Auswertungen

AT-Angestellte

Ausgewertet: 144 Vereinbarungen aus den Jahren 1978 bis 2007


Der Anteil außertariflicher Angestellter an allen Beschäftigten ist in den zurückliegenden Jahrzehnten deutlich gewachsen. AT-Angestellte sind in der Regel gut ausgebildet, verdienen mehr als Beschäftigte der höchsten Tarifgruppe und genießen in den Betrieben manche Privilegien. Der gewerkschaftliche Organisationsgrad ist häufig gering.

Betriebsräte sehen sich nicht unbedingt in der Rolle als Anwalt der Belange von AT-Angestellten. Kurioser Weise haben Betriebsräte jedoch nach dem Betriebsverfassungsgesetz bei dieser Beschäftigtengruppe eine hohe Gestaltungsmacht. Aufgrund des AT-Status unterbleiben tarifvertragliche Regelungen der Arbeits- und Beschäftigungsbedingungen weitgehend. Die einschlägigen Mitbestimmungsrechte entfalten aber ihre Wirkung, wenn der Arbeitgeber etwa aus personalwirtschaftlichen Gründen vereinheitlichende Systeme für die Arbeitszeit oder Vergütung von AT-Angestellten anstrebt.

Inzwischen wurden eine Reihe von Betriebsvereinbarungen mit spezifischen Regelungen für AT-Angestellte abgeschlossen.
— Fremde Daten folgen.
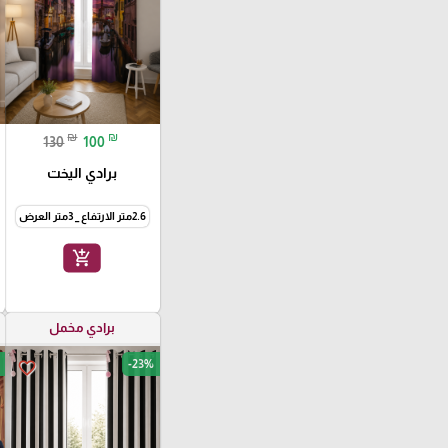
₪
₪
130
100
برادي اليخت
2.6متر الارتفاع _ 3متر العرض
add_shopping_cart
برادي مخمل
-23%
favorite_border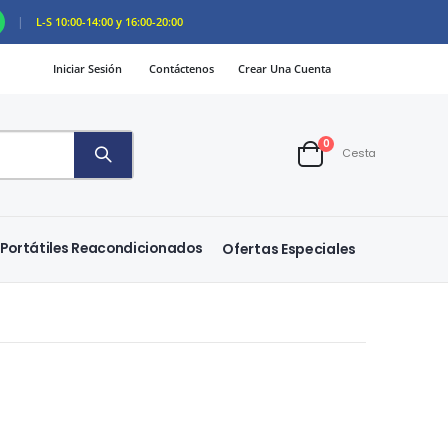
|
L-S 10:00-14:00 y 16:00-20:00
Iniciar Sesión
Contáctenos
Crear Una Cuenta
artículos
0
Cesta
Cart
Portátiles Reacondicionados
Ofertas Especiales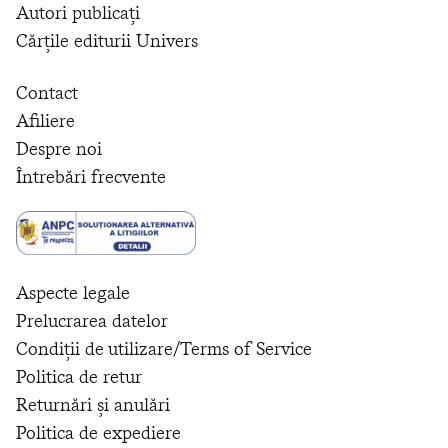
Autori publicați
Cărțile editurii Univers
Contact
Afiliere
Despre noi
Întrebări frecvente
Aspecte legale
Prelucrarea datelor
Condiții de utilizare/Terms of Service
Politica de retur
Returnări și anulări
Politica de expediere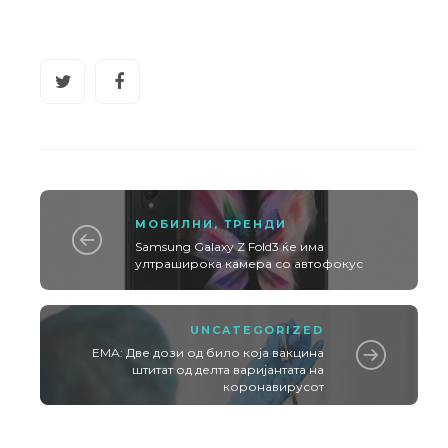
МОБИЛНИ
,
ТРЕНДИ
Samsung Galaxy Z Fold3 ќе има
ултраширока камера со автофокус
UNCATEGORIZED
EMA: Две дози од било која вакцина
штитат од делта варијантата на
коронавирусот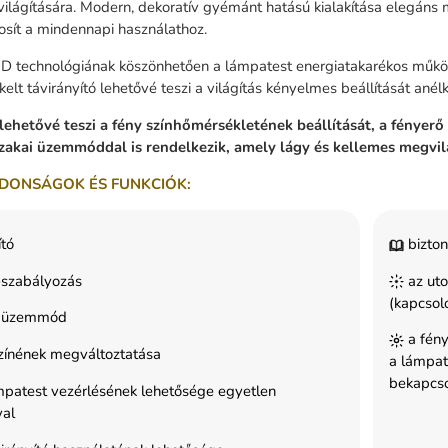
lágítására. Modern, dekoratív gyémánt hatású kialakítása elegáns 
ztosít a mindennapi használathoz.
ED technológiának köszönhetően a lámpatest energiatakarékos működ
kelt távirányító lehetővé teszi a világítás kényelmes beállítását anélkü
lehetővé teszi a fény színhőmérsékletének beállítását, a fényer
szakai üzemmóddal is rendelkezik, amely lágy és kellemes megvilág
DONSÁGOK ÉS FUNKCIÓK:
ító
bizton
-szabályozás
az uto
(kapcsoló
i üzemmód
a fény
zínének megváltoztatása
a lámpat
bekapcso
patest vezérlésének lehetősége egyetlen
val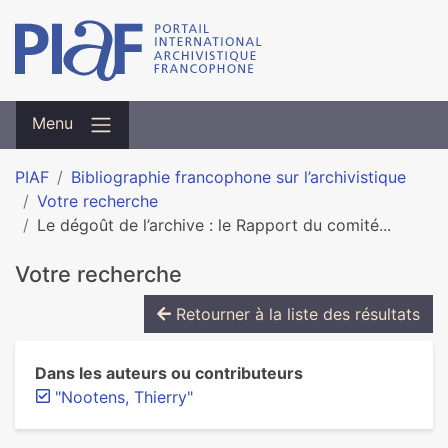
Menu
PIAF
Bibliographie francophone sur l’archivistique
Votre recherche
Le dégoût de l’archive : le Rapport du comité...
Votre recherche
Retourner à la liste des résultats
Dans les auteurs ou contributeurs
"Nootens, Thierry"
Die untersuchten Betriebsvereinbarungen zeigen den besonderen Status der AT-Angestellten in Regelungen zu übertariflicher Bezahlung, großzügigen Regelungen zur Gehaltssteigerung, Sonderzahlungen oder intensiven Förderungs- und Entwicklungskonzepten.

Eine Kehrseite dieser besonderen Position ist der kaum begrenzte Einsatz von Mehrarbeit bei Bedarf ohne zusätzliche Vergütung und die Betonung der besonderen betrieblichen Aufgabenstellungen dieser Gruppe, die bisweilen gewisse persönliche "Opfer" erfordere.

Zum Teil werden Arbeitszeit-Modelle für tariflich Beschäftigte ohne allzu große Veränderung auf AT-Angestellte übertragen (z.B. Gleitzeit). Das deutlich dominierende Arbeitszeitkonzept für die AT-Angestellten ist aber die so genannte Vertrauensarbeitszeit. Problematisch sind Fragen der Mehrarbeit. Diese wird zumeist als mit dem Gehalt abgegolten interpretiert, ohne dass Verwertungsansprüchen der Arbeitgeber klare Grenzen gesetzt würden.

Im Handlungsfeld Entlohnung werden vor allem Grundvergütungssystematiken sowie Regelungen zum Prozess der Gehaltsfindung entwickelt. Die Konzepte orientieren sich zumeist an analytischen Bewertungsverfahren, wie sie von Unternehmensberatungen (z.B. "Hay") favorisiert werden. Durchgängig ist auch die Bildung von Entgeltgruppen mit sich überlappenden Gehaltsbändern. Die Lage der AT-Beschäftigten im Band ist dabei häufig entscheidend von der Leistungsbeurteilung bzw. Zielerreichung abhängig. Wenn man bedenkt, dass auch in der variablen Vergütung die individuellen Zielerreichungsgrade bzw. Leistungsbeurteilungen eine große Rolle spielen, so kann man einen doppelten Leistungsbezug in vielen AT-Entgeltsystemen diagnostizieren.